>>

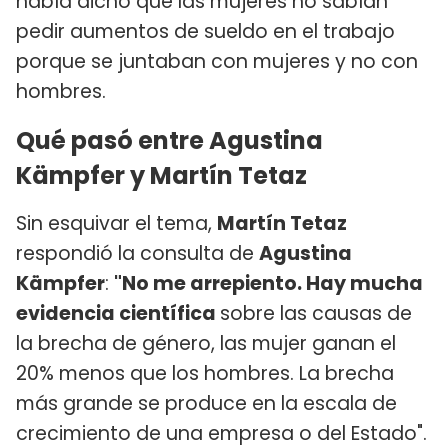
había dicho que las mujeres no sabían
pedir aumentos de sueldo en el trabajo
porque se juntaban con mujeres y no con
hombres.
Qué pasó entre Agustina
Kämpfer y Martín Tetaz
Sin esquivar el tema,
Martín Tetaz
respondió la consulta de
Agustina
Kämpfer
:
"No me arrepiento. Hay mucha
evidencia científica
sobre las causas de
la brecha de género, las mujer ganan el
20% menos que los hombres. La brecha
más grande se produce en la escala de
crecimiento de una empresa o del Estado".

<<

EXERCISE BRIEF: Return each line above where the word "brecha" shows up.

SOLUTION TO THE EXERCISE:
la brecha de género, las mujer ganan el
20% menos que los hombres. La brecha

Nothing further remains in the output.